Here’s an article about some really silly theologians MSNBC (Clara Moskowitz, October 2, 2011): “If intelligent extraterrestrials exist, what about God?: Experts say encountering E.T. would pose religious dilemmas, especially for Christians”:
Christians, in particular, might take the news hardest, because the Christian belief system does not easily allow for other intelligent beings in the universe, Christian thinkers said at the 100 Year Starship Symposium, a meeting sponsored by the Defense Advanced Research Projects Agency to discuss issues surrounding traveling to other stars.
Right. Not like angels, devils, or the mysterious “sheep that are not of this flock.” Or the extinct race of giants, mentioned in Genesis.
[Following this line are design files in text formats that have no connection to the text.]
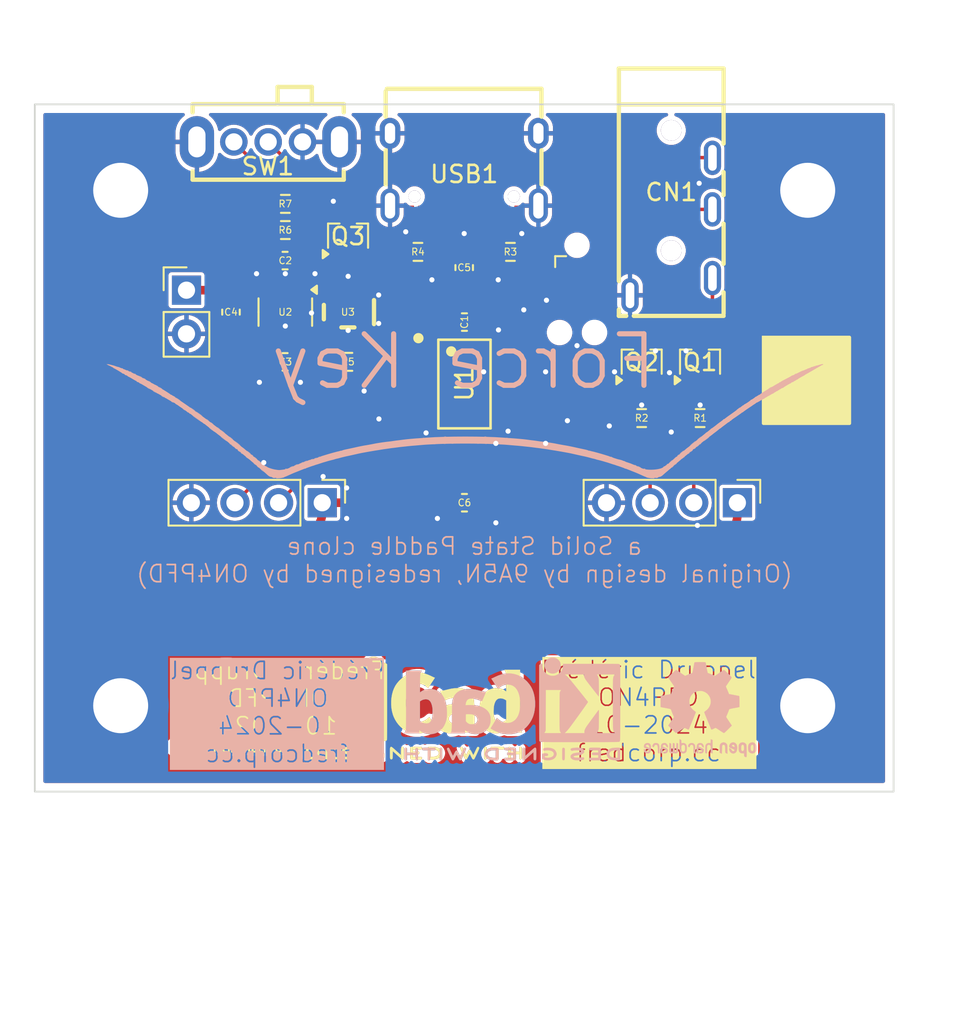
<source format=kicad_pcb>
(kicad_pcb
	(version 20240108)
	(generator "pcbnew")
	(generator_version "8.0")
	(general
		(thickness 1.6)
		(legacy_teardrops no)
	)
	(paper "A4")
	(layers
		(0 "F.Cu" signal)
		(31 "B.Cu" signal)
		(32 "B.Adhes" user "B.Adhesive")
		(33 "F.Adhes" user "F.Adhesive")
		(34 "B.Paste" user)
		(35 "F.Paste" user)
		(36 "B.SilkS" user "B.Silkscreen")
		(37 "F.SilkS" user "F.Silkscreen")
		(38 "B.Mask" user)
		(39 "F.Mask" user)
		(40 "Dwgs.User" user "User.Drawings")
		(41 "Cmts.User" user "User.Comments")
		(42 "Eco1.User" user "User.Eco1")
		(43 "Eco2.User" user "User.Eco2")
		(44 "Edge.Cuts" user)
		(45 "Margin" user)
		(46 "B.CrtYd" user "B.Courtyard")
		(47 "F.CrtYd" user "F.Courtyard")
		(48 "B.Fab" user)
		(49 "F.Fab" user)
		(50 "User.1" user)
		(51 "User.2" user)
		(52 "User.3" user)
		(53 "User.4" user)
		(54 "User.5" user)
		(55 "User.6" user)
		(56 "User.7" user)
		(57 "User.8" user)
		(58 "User.9" user)
	)
	(setup
		(pad_to_mask_clearance 0)
		(allow_soldermask_bridges_in_footprints no)
		(grid_origin 129.4536 85.6704)
		(pcbplotparams
			(layerselection 0x00010fc_ffffffff)
			(plot_on_all_layers_selection 0x0000000_00000000)
			(disableapertmacros no)
			(usegerberextensions no)
			(usegerberattributes yes)
			(usegerberadvancedattributes yes)
			(creategerberjobfile yes)
			(dashed_line_dash_ratio 12.000000)
			(dashed_line_gap_ratio 3.000000)
			(svgprecision 4)
			(plotframeref no)
			(viasonmask no)
			(mode 1)
			(useauxorigin no)
			(hpglpennumber 1)
			(hpglpenspeed 20)
			(hpglpendiameter 15.000000)
			(pdf_front_fp_property_popups yes)
			(pdf_back_fp_property_popups yes)
			(dxfpolygonmode yes)
			(dxfimperialunits yes)
			(dxfusepcbnewfont yes)
			(psnegative no)
			(psa4output no)
			(plotreference yes)
			(plotvalue yes)
			(plotfptext yes)
			(plotinvisibletext no)
			(sketchpadsonfab no)
			(subtractmaskfromsilk no)
			(outputformat 1)
			(mirror no)
			(drillshape 1)
			(scaleselection 1)
			(outputdirectory "")
		)
	)
	(net 0 "")
	(net 1 "GND")
	(net 2 "Net-(Q1-C)")
	(net 3 "Net-(Q2-C)")
	(net 4 "Net-(Q1-B)")
	(net 5 "Net-(Q2-B)")
	(net 6 "/RST")
	(net 7 "/DOT")
	(net 8 "unconnected-(U2-NC-Pad4)")
	(net 9 "unconnected-(U3-CHRG-Pad1)")
	(net 10 "unconnected-(USB1-DN1-Pad7)")
	(net 11 "unconnected-(USB1-DP1-Pad6)")
	(net 12 "unconnected-(USB1-DP2-Pad8)")
	(net 13 "unconnected-(USB1-SBU1-Pad9)")
	(net 14 "unconnected-(USB1-DN2-Pad5)")
	(net 15 "unconnected-(USB1-SBU2-Pad3)")
	(net 16 "/LEFT_DIO")
	(net 17 "/DASH")
	(net 18 "/SCK")
	(net 19 "/RIGHT_DIO")
	(net 20 "VBat")
	(net 21 "Net-(USB1-CC1)")
	(net 22 "Net-(USB1-CC2)")
	(net 23 "Net-(U3-PROG)")
	(net 24 "+3.3V")
	(net 25 "VUSB")
	(net 26 "unconnected-(J4-SWO-Pad6)")
	(net 27 "Net-(Q3-B)")
	(net 28 "/LDO_EN")
	(footprint "Symbol:KiCad-Logo2_5mm_Copper" (layer "F.Cu") (at 146.5224 115.7948))
	(footprint "Resistor_SMD:R_0603_1608Metric_Pad0.98x0.95mm_HandSolder" (layer "F.Cu") (at 146.7612 89.2556 180))
	(footprint "Capacitor_SMD:C_0603_1608Metric_Pad1.08x0.95mm_HandSolder" (layer "F.Cu") (at 139.0255 89.7636 180))
	(footprint "Connector_PinHeader_2.54mm:PinHeader_1x04_P2.54mm_Vertical" (layer "F.Cu") (at 141.1884 103.8568 -90))
	(footprint "Resistor_SMD:R_0603_1608Metric_Pad0.98x0.95mm_HandSolder" (layer "F.Cu") (at 159.7871 98.9292 180))
	(footprint "MountingHole:MountingHole_3.2mm_M3_DIN965_Pad" (layer "F.Cu") (at 169.4536 85.6704))
	(footprint "Capacitor_SMD:C_0603_1608Metric_Pad1.08x0.95mm_HandSolder" (layer "F.Cu") (at 149.4688 93.3412))
	(footprint "PJ4054B:SOT-23-5_L2.9-W1.6-P0.95-LS2.8-BL" (layer "F.Cu") (at 142.6831 92.7608 180))
	(footprint "Capacitor_SMD:C_0603_1608Metric_Pad1.08x0.95mm_HandSolder" (layer "F.Cu") (at 139.0255 95.6564 180))
	(footprint "MountingHole:MountingHole_3.2mm_M3_DIN965_Pad" (layer "F.Cu") (at 129.4536 85.6704))
	(footprint "Symbol:OSHW-Logo2_7.3x6mm_Copper" (layer "F.Cu") (at 135.6004 115.8456))
	(footprint "Package_TO_SOT_SMD:SOT-323_SC-70_Handsoldering" (layer "F.Cu") (at 159.793 95.678 90))
	(footprint "Package_TO_SOT_SMD:SOT-323_SC-70_Handsoldering" (layer "F.Cu") (at 142.6972 88.3412 90))
	(footprint "Capacitor_SMD:C_0603_1608Metric_Pad1.08x0.95mm_HandSolder" (layer "F.Cu") (at 149.4536 90.17 -90))
	(footprint "Capacitor_SMD:C_0603_1608Metric_Pad1.08x0.95mm_HandSolder" (layer "F.Cu") (at 149.4688 103.8568))
	(footprint "Connector_PinHeader_2.54mm:PinHeader_1x04_P2.54mm_Vertical" (layer "F.Cu") (at 165.3592 103.8568 -90))
	(footprint "Connector:Tag-Connect_TC2030-IDC-NL_2x03_P1.27mm_Vertical" (layer "F.Cu") (at 156.022 91.4108 -90))
	(footprint "TYPE-C:USB-C-SMD_TYPE-C-6PIN-2MD-073" (layer "F.Cu") (at 149.4536 84.7344 180))
	(footprint "Package_TO_SOT_SMD:SOT-23-5" (layer "F.Cu") (at 139.0396 92.7608 -90))
	(footprint "MountingHole:MountingHole_3.2mm_M3_DIN965_Pad" (layer "F.Cu") (at 129.4536 115.6704))
	(footprint "Resistor_SMD:R_0603_1608Metric_Pad0.98x0.95mm_HandSolder" (layer "F.Cu") (at 139.0396 86.4616 180))
	(footprint "Resistor_SMD:R_0603_1608Metric_Pad0.98x0.95mm_HandSolder" (layer "F.Cu") (at 142.6831 95.6564))
	(footprint "PY32:SOP-8_L4.9-W3.9-P1.27-LS6.0-BL-1" (layer "F.Cu") (at 149.4688 96.948 -90))
	(footprint "MountingHole:MountingHole_3.2mm_M3_DIN965_Pad" (layer "F.Cu") (at 169.4536 115.6704))
	(footprint "Package_TO_SOT_SMD:SOT-323_SC-70_Handsoldering" (layer "F.Cu") (at 163.1907 95.678 90))
	(footprint "Resistor_SMD:R_0603_1608Metric_Pad0.98x0.95mm_HandSolder" (layer "F.Cu") (at 152.146 89.2556))
	(footprint "SK12D07VG6:SW-TH_SK12D07VG6" (layer "F.Cu") (at 138.0424 82.8548 180))
	(footprint "Resistor_SMD:R_0603_1608Metric_Pad0.98x0.95mm_HandSolder"
		(layer "F.Cu")
		(uuid "d8b2efcd-8116-4bde-9a77-7cdbe78e874d")
		(at 139.0396 87.9856 180)
		(descr "Resistor SMD 0603 (1608 Metric), square (rectangular) end terminal, IPC_7351 nominal with elongated pad for handsoldering. (Body size source: IPC-SM-782 page 72, https://www.pcb-3d.com/wordpress/wp-content/uploads/ipc-sm-782a_amendment_1_and_2.pdf), generated with kicad-footprint-generator")
		(tags "resistor handsolder")
		(property "Reference" "R6"
			(at 0 0 0)
			(layer "F.SilkS")
			(uuid "4f20feea-adc9-41d8-89fe-3ae0d96e6326")
			(effects
				(font
					(size 0.4 0.4)
					(thickness 0.06)
				)
			)
		)
		(property "Value" "5.1k"
			(at 0 1.43 0)
			(layer "F.Fab")
			(hide yes)
			(uuid "826d01ea-de8d-476c-953d-f97516efaa72")
			(effects
				(font
					(size 1 1)
					(thickness 0.15)
				)
			)
		)
		(property "Footprint" "Resistor_SMD:R_0603_1608Metric_Pad0.98x0.95mm_HandSolder"
			(at 0 0 180)
			(unlocked yes)
			(layer "F.Fab")
			(hide yes)
			(uuid "19458e92-142e-432c-9b35-53d6cd925dec")
			(effects
				(font
					(size 1.27 1.27)
					(thickness 0.15)
				)
			)
		)
		(property "Datasheet" ""
			(at 0 0 180)
			(unlocked yes)
			(layer "F.Fab")
			(hide yes)
			(uuid "a1696214-68d6-4b43-a38a-4e7888b3879c")
			(effects
				(font
					(size 1.27 1.27)
					(thickness 0.15)
				)
			)
		)
		(property "Description" "Resistor"
			(at 0 0 180)
			(unlocked yes)
			(layer "F.Fab")
			(hide yes)
			(uuid "dd4c2098-145b-4e7d-9195-c849467f0d3d")
			(effects
				(font
					(size 1.27 1.27)
					(thickness 0.15)
				)
			)
		)
		(property ki_fp_filters "R_*")
		(path "/ee26f6f7-6cf9-4ee3-bb08-5332fe9d35a2")
		(sheetname "Root")
		(sheetfile "ForceKey_v1.0.kicad_sch")
		(attr smd)
		(fp_line
			(start -0.254724 0.5225)
			(end 0.254724 0.5225)
			(stroke
				(width 0.12)
				(type solid)
			)
			(layer "F.SilkS")
			(uuid "c173ac81-2b2b-4a52-990f-09d2883fd554")
		)
		(fp_line
			(start -0.254724 -0.5225)
			(end 0.254724 -0.5225)
			(stroke
				(width 0.12)
				(type solid)
			)
			(layer "F.SilkS")
			(uuid "e0258516-98bf-47ba-96b2-5b7fbe7cc7bb")
		)
		(fp_line
			(start 1.65 0.73)
			(end -1.65 0.73)
			(stroke
				(width 0.05)
				(type solid)
			)
			(layer "F.CrtYd")
			(uuid "a4fb58ea-349b-4469-9389-fb707349f41a")
		)
		(fp_line
			(start 1.65 -0.73)
			(end 1.65 0.73)
			(stroke
				(width 0.05)
				(type solid)
			)
			(layer "F.CrtYd")
	
... [960908 chars truncated]
</source>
Naw. Christians could never have believed anything like that …
If the whole of creation includes 125 billion galaxies with hundreds of billions of stars in each, as astronomers think, then what if some of these stars have planets with advanced civilizations, too? Why would Jesus Christ have come to Earth, of all the inhabited planets in the universe, to save Earthlings and abandon the rest of God’s creatures?
Abandon? These people watch too many Star Trek movies. Curiously, during the age of exploration, when we were first beginning to learn about the lands and peoples of our planet, many early explorers had explicit Christian missionary intentions. They didn’t think God had abandoned peoples, but that he had made them responsible for telling those peoples the Gospel. Serious Christians react that way today. But that would just plain end the discussion, which professional thinkers never like to do.
All this said, traditional Christians are less likely than others to credit space alien tales.